Given records ::
--*--

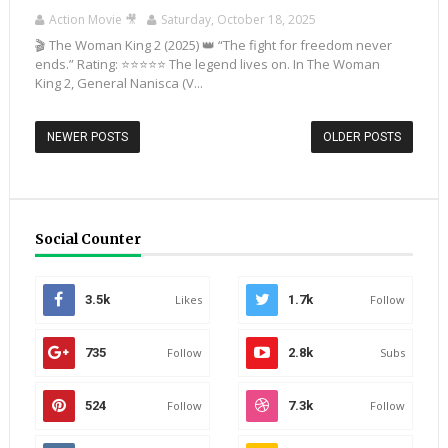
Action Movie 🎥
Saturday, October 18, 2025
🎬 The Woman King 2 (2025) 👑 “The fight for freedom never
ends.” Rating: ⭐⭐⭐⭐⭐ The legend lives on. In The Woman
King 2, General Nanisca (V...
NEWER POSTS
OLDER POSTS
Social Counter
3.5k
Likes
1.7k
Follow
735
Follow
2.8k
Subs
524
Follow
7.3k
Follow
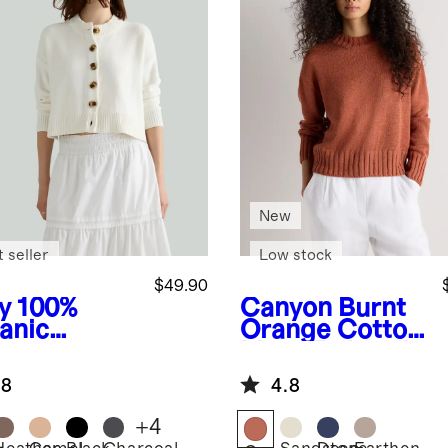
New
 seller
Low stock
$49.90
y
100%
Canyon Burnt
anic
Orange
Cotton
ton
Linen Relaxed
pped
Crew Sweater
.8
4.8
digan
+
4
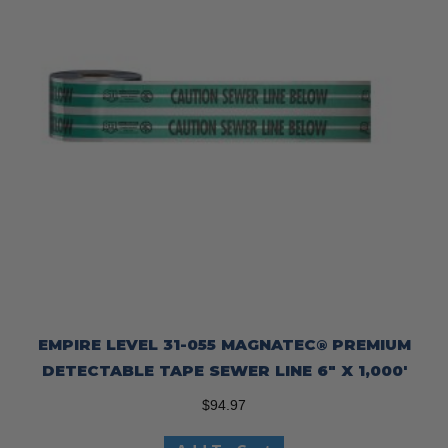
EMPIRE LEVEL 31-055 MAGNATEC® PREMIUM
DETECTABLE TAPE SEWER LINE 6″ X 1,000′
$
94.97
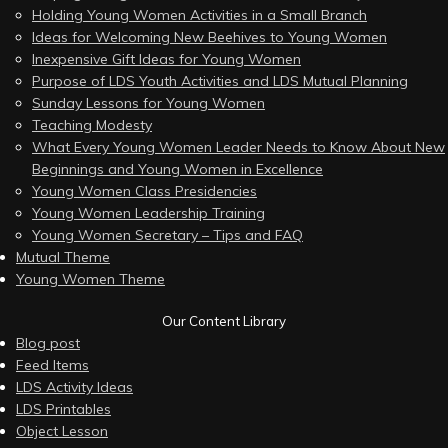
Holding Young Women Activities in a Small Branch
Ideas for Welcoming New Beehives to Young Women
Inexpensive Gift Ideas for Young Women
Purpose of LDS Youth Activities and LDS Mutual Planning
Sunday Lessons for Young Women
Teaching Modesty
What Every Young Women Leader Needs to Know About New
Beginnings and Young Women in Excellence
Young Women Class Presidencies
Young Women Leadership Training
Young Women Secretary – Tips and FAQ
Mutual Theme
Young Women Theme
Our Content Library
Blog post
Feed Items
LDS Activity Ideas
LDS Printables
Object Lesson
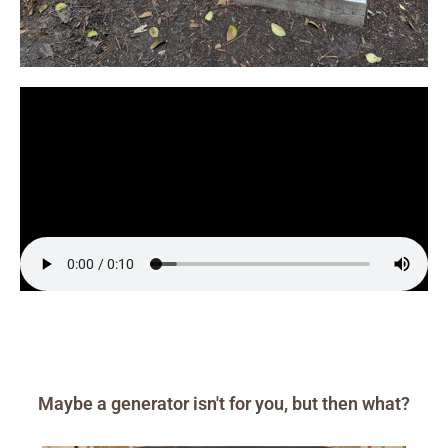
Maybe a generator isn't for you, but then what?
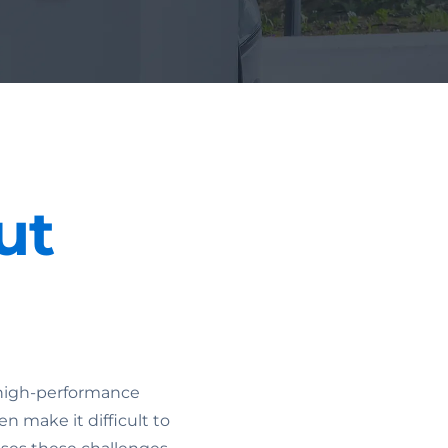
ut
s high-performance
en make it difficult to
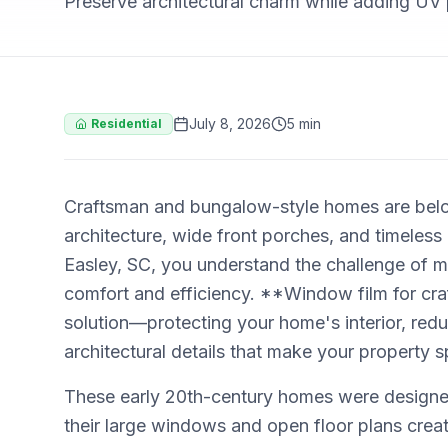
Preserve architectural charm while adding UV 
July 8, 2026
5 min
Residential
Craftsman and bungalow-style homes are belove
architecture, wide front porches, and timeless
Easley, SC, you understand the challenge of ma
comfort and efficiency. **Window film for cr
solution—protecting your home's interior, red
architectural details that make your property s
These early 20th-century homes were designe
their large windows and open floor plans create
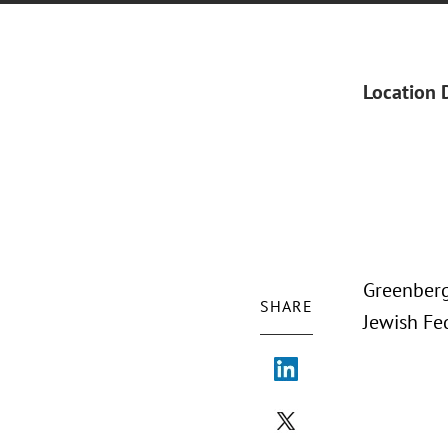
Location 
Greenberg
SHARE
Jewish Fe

--*--

Job ::
Reproduce every line of text in the data above without any changes, and leave the pictures out of your answer.

Solution for this task ::
Action Movie 🎥
Saturday, October 18, 2025
🎬 The Woman King 2 (2025) 👑 “The fight for freedom never
ends.” Rating: ⭐⭐⭐⭐⭐ The legend lives on. In The Woman
King 2, General Nanisca (V...
NEWER POSTS
OLDER POSTS
Social Counter
3.5k
Likes
1.7k
Follow
735
Follow
2.8k
Subs
524
Follow
7.3k
Follow
New
 seller
Low stock
$49.90
y
100%
Canyon Burnt
anic
Orange
Cotton
ton
Linen Relaxed
pped
Crew Sweater
.8
4.8
digan
+
4
EMPIRE LEVEL 31-055 MAGNATEC® PREMIUM
DETECTABLE TAPE SEWER LINE 6″ X 1,000′
$
94.97
Holding Young Women Activities in a Small Branch
Ideas for Welcoming New Beehives to Young Women
Inexpensive Gift Ideas for Young Women
Purpose of LDS Youth Activities and LDS Mutual Planning
Sunday Lessons for Young Women
Teaching Modesty
What Every Young Women Leader Needs to Know About New
Beginnings and Young Women in Excellence
Young Women Class Presidencies
Young Women Leadership Training
Young Women Secretary – Tips and FAQ
Mutual Theme
Young Women Theme
Our Content Library
Blog post
Feed Items
LDS Activity Ideas
LDS Printables
Object Lesson
Maybe a generator isn't for you, but then what?
ut
s high-performance
en make it difficult to
Preserve architectural charm while adding UV 
July 8, 2026
5 min
Residential
Craftsman and bungalow-style homes are belove
architecture, wide front porches, and timeless
Easley, SC, you understand the challenge of ma
comfort and efficiency. **Window film for cr
solution—protecting your home's interior, red
architectural details that make your property s
These early 20th-century homes were designe
their large windows and open floor plans create
Location 
Greenberg
SHARE
Jewish Fe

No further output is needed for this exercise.